Dataset entries:
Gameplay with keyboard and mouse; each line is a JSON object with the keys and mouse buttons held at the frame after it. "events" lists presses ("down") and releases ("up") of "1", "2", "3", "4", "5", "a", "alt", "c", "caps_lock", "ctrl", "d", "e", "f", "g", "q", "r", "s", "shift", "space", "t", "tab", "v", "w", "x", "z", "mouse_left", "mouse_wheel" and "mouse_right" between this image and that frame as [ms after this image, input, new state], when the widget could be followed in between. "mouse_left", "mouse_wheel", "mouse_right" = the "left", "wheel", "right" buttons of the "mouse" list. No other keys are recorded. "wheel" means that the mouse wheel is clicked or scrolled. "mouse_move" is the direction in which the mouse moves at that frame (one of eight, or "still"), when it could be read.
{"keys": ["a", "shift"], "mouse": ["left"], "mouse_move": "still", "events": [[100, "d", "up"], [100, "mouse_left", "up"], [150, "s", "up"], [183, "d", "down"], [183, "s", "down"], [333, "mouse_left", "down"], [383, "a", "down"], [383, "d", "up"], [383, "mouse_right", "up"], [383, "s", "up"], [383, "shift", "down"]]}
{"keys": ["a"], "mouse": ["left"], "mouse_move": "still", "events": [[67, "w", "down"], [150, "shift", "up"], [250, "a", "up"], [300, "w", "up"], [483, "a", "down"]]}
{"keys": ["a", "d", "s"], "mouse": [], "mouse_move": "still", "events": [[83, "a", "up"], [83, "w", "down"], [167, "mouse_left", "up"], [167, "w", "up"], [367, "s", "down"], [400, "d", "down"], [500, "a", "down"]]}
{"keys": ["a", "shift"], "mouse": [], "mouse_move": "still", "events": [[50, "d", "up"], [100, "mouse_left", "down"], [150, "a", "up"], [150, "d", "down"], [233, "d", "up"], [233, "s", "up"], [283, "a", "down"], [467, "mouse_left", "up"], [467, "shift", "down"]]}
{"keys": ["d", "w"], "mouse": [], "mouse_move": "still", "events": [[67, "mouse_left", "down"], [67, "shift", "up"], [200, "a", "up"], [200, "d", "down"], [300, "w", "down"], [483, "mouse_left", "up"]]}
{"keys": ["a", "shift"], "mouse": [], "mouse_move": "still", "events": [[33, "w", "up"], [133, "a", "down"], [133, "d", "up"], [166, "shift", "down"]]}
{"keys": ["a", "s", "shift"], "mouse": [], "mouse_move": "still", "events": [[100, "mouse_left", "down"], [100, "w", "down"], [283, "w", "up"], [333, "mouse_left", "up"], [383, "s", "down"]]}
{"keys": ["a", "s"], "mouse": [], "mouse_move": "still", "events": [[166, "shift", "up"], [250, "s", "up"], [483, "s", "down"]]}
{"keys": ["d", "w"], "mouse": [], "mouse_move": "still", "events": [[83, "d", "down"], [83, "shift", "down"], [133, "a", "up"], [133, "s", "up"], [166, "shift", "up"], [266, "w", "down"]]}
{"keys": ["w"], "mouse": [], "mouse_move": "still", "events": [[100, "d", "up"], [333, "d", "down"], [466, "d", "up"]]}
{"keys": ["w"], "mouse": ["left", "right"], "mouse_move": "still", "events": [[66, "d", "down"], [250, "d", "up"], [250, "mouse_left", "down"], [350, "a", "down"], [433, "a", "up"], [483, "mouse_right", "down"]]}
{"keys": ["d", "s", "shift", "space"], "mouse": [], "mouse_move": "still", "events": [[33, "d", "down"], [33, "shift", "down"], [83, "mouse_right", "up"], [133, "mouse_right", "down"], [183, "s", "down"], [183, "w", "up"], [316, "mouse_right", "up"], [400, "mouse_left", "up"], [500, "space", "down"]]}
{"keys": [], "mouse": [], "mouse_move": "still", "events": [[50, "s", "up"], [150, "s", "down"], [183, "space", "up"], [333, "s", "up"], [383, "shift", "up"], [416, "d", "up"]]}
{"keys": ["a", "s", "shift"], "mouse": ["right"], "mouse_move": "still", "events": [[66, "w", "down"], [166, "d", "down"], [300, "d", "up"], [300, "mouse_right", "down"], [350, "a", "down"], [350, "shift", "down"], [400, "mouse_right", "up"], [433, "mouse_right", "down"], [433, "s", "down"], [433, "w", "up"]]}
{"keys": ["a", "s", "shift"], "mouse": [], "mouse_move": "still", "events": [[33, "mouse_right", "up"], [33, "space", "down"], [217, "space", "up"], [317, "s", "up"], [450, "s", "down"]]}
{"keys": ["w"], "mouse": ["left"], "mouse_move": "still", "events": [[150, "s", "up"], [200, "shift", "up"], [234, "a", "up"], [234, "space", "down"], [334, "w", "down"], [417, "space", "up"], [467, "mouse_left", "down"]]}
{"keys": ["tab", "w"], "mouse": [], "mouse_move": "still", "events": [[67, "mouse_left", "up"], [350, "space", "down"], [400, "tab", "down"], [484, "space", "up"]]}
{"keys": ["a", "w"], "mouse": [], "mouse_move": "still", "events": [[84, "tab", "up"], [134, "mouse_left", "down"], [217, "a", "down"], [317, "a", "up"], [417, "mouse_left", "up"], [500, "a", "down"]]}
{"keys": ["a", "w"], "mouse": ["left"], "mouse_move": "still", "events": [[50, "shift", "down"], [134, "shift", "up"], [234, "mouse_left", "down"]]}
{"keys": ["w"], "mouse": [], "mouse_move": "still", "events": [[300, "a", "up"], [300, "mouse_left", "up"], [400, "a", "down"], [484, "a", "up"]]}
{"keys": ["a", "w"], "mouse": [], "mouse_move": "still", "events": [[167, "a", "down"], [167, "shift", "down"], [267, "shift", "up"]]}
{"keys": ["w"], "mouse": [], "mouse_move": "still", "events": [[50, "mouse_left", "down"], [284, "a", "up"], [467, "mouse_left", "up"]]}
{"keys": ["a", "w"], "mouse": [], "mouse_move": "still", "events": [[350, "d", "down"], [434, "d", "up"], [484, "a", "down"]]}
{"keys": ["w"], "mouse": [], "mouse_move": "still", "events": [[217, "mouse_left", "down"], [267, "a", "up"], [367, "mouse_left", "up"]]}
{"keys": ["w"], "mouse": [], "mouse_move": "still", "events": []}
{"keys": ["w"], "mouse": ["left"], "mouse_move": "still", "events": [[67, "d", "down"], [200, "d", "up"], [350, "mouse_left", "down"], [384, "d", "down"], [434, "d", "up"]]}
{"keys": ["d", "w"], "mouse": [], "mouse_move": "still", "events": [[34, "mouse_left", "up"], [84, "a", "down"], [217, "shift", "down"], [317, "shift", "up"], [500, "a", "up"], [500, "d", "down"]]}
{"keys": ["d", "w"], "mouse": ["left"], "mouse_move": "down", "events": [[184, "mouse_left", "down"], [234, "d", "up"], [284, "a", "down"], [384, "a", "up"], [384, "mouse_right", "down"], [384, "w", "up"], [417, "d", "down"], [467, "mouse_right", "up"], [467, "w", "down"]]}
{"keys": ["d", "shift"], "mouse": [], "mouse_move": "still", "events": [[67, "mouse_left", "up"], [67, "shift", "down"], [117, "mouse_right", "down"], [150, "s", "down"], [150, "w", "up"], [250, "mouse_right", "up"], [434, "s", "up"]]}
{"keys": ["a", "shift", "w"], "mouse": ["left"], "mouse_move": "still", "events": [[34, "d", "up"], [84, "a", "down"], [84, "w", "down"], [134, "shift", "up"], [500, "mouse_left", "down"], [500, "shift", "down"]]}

- **TASK BRIEF**
Return each line of the data above verbatim.

- **RESPONSE AREA**
Gameplay with keyboard and mouse; each line is a JSON object with the keys and mouse buttons held at the frame after it. "events" lists presses ("down") and releases ("up") of "1", "2", "3", "4", "5", "a", "alt", "c", "caps_lock", "ctrl", "d", "e", "f", "g", "q", "r", "s", "shift", "space", "t", "tab", "v", "w", "x", "z", "mouse_left", "mouse_wheel" and "mouse_right" between this image and that frame as [ms after this image, input, new state], when the widget could be followed in between. "mouse_left", "mouse_wheel", "mouse_right" = the "left", "wheel", "right" buttons of the "mouse" list. No other keys are recorded. "wheel" means that the mouse wheel is clicked or scrolled. "mouse_move" is the direction in which the mouse moves at that frame (one of eight, or "still"), when it could be read.
{"keys": ["a", "shift"], "mouse": ["left"], "mouse_move": "still", "events": [[100, "d", "up"], [100, "mouse_left", "up"], [150, "s", "up"], [183, "d", "down"], [183, "s", "down"], [333, "mouse_left", "down"], [383, "a", "down"], [383, "d", "up"], [383, "mouse_right", "up"], [383, "s", "up"], [383, "shift", "down"]]}
{"keys": ["a"], "mouse": ["left"], "mouse_move": "still", "events": [[67, "w", "down"], [150, "shift", "up"], [250, "a", "up"], [300, "w", "up"], [483, "a", "down"]]}
{"keys": ["a", "d", "s"], "mouse": [], "mouse_move": "still", "events": [[83, "a", "up"], [83, "w", "down"], [167, "mouse_left", "up"], [167, "w", "up"], [367, "s", "down"], [400, "d", "down"], [500, "a", "down"]]}
{"keys": ["a", "shift"], "mouse": [], "mouse_move": "still", "events": [[50, "d", "up"], [100, "mouse_left", "down"], [150, "a", "up"], [150, "d", "down"], [233, "d", "up"], [233, "s", "up"], [283, "a", "down"], [467, "mouse_left", "up"], [467, "shift", "down"]]}
{"keys": ["d", "w"], "mouse": [], "mouse_move": "still", "events": [[67, "mouse_left", "down"], [67, "shift", "up"], [200, "a", "up"], [200, "d", "down"], [300, "w", "down"], [483, "mouse_left", "up"]]}
{"keys": ["a", "shift"], "mouse": [], "mouse_move": "still", "events": [[33, "w", "up"], [133, "a", "down"], [133, "d", "up"], [166, "shift", "down"]]}
{"keys": ["a", "s", "shift"], "mouse": [], "mouse_move": "still", "events": [[100, "mouse_left", "down"], [100, "w", "down"], [283, "w", "up"], [333, "mouse_left", "up"], [383, "s", "down"]]}
{"keys": ["a", "s"], "mouse": [], "mouse_move": "still", "events": [[166, "shift", "up"], [250, "s", "up"], [483, "s", "down"]]}
{"keys": ["d", "w"], "mouse": [], "mouse_move": "still", "events": [[83, "d", "down"], [83, "shift", "down"], [133, "a", "up"], [133, "s", "up"], [166, "shift", "up"], [266, "w", "down"]]}
{"keys": ["w"], "mouse": [], "mouse_move": "still", "events": [[100, "d", "up"], [333, "d", "down"], [466, "d", "up"]]}
{"keys": ["w"], "mouse": ["left", "right"], "mouse_move": "still", "events": [[66, "d", "down"], [250, "d", "up"], [250, "mouse_left", "down"], [350, "a", "down"], [433, "a", "up"], [483, "mouse_right", "down"]]}
{"keys": ["d", "s", "shift", "space"], "mouse": [], "mouse_move": "still", "events": [[33, "d", "down"], [33, "shift", "down"], [83, "mouse_right", "up"], [133, "mouse_right", "down"], [183, "s", "down"], [183, "w", "up"], [316, "mouse_right", "up"], [400, "mouse_left", "up"], [500, "space", "down"]]}
{"keys": [], "mouse": [], "mouse_move": "still", "events": [[50, "s", "up"], [150, "s", "down"], [183, "space", "up"], [333, "s", "up"], [383, "shift", "up"], [416, "d", "up"]]}
{"keys": ["a", "s", "shift"], "mouse": ["right"], "mouse_move": "still", "events": [[66, "w", "down"], [166, "d", "down"], [300, "d", "up"], [300, "mouse_right", "down"], [350, "a", "down"], [350, "shift", "down"], [400, "mouse_right", "up"], [433, "mouse_right", "down"], [433, "s", "down"], [433, "w", "up"]]}
{"keys": ["a", "s", "shift"], "mouse": [], "mouse_move": "still", "events": [[33, "mouse_right", "up"], [33, "space", "down"], [217, "space", "up"], [317, "s", "up"], [450, "s", "down"]]}
{"keys": ["w"], "mouse": ["left"], "mouse_move": "still", "events": [[150, "s", "up"], [200, "shift", "up"], [234, "a", "up"], [234, "space", "down"], [334, "w", "down"], [417, "space", "up"], [467, "mouse_left", "down"]]}
{"keys": ["tab", "w"], "mouse": [], "mouse_move": "still", "events": [[67, "mouse_left", "up"], [350, "space", "down"], [400, "tab", "down"], [484, "space", "up"]]}
{"keys": ["a", "w"], "mouse": [], "mouse_move": "still", "events": [[84, "tab", "up"], [134, "mouse_left", "down"], [217, "a", "down"], [317, "a", "up"], [417, "mouse_left", "up"], [500, "a", "down"]]}
{"keys": ["a", "w"], "mouse": ["left"], "mouse_move": "still", "events": [[50, "shift", "down"], [134, "shift", "up"], [234, "mouse_left", "down"]]}
{"keys": ["w"], "mouse": [], "mouse_move": "still", "events": [[300, "a", "up"], [300, "mouse_left", "up"], [400, "a", "down"], [484, "a", "up"]]}
{"keys": ["a", "w"], "mouse": [], "mouse_move": "still", "events": [[167, "a", "down"], [167, "shift", "down"], [267, "shift", "up"]]}
{"keys": ["w"], "mouse": [], "mouse_move": "still", "events": [[50, "mouse_left", "down"], [284, "a", "up"], [467, "mouse_left", "up"]]}
{"keys": ["a", "w"], "mouse": [], "mouse_move": "still", "events": [[350, "d", "down"], [434, "d", "up"], [484, "a", "down"]]}
{"keys": ["w"], "mouse": [], "mouse_move": "still", "events": [[217, "mouse_left", "down"], [267, "a", "up"], [367, "mouse_left", "up"]]}
{"keys": ["w"], "mouse": [], "mouse_move": "still", "events": []}
{"keys": ["w"], "mouse": ["left"], "mouse_move": "still", "events": [[67, "d", "down"], [200, "d", "up"], [350, "mouse_left", "down"], [384, "d", "down"], [434, "d", "up"]]}
{"keys": ["d", "w"], "mouse": [], "mouse_move": "still", "events": [[34, "mouse_left", "up"], [84, "a", "down"], [217, "shift", "down"], [317, "shift", "up"], [500, "a", "up"], [500, "d", "down"]]}
{"keys": ["d", "w"], "mouse": ["left"], "mouse_move": "down", "events": [[184, "mouse_left", "down"], [234, "d", "up"], [284, "a", "down"], [384, "a", "up"], [384, "mouse_right", "down"], [384, "w", "up"], [417, "d", "down"], [467, "mouse_right", "up"], [467, "w", "down"]]}
{"keys": ["d", "shift"], "mouse": [], "mouse_move": "still", "events": [[67, "mouse_left", "up"], [67, "shift", "down"], [117, "mouse_right", "down"], [150, "s", "down"], [150, "w", "up"], [250, "mouse_right", "up"], [434, "s", "up"]]}
{"keys": ["a", "shift", "w"], "mouse": ["left"], "mouse_move": "still", "events": [[34, "d", "up"], [84, "a", "down"], [84, "w", "down"], [134, "shift", "up"], [500, "mouse_left", "down"], [500, "shift", "down"]]}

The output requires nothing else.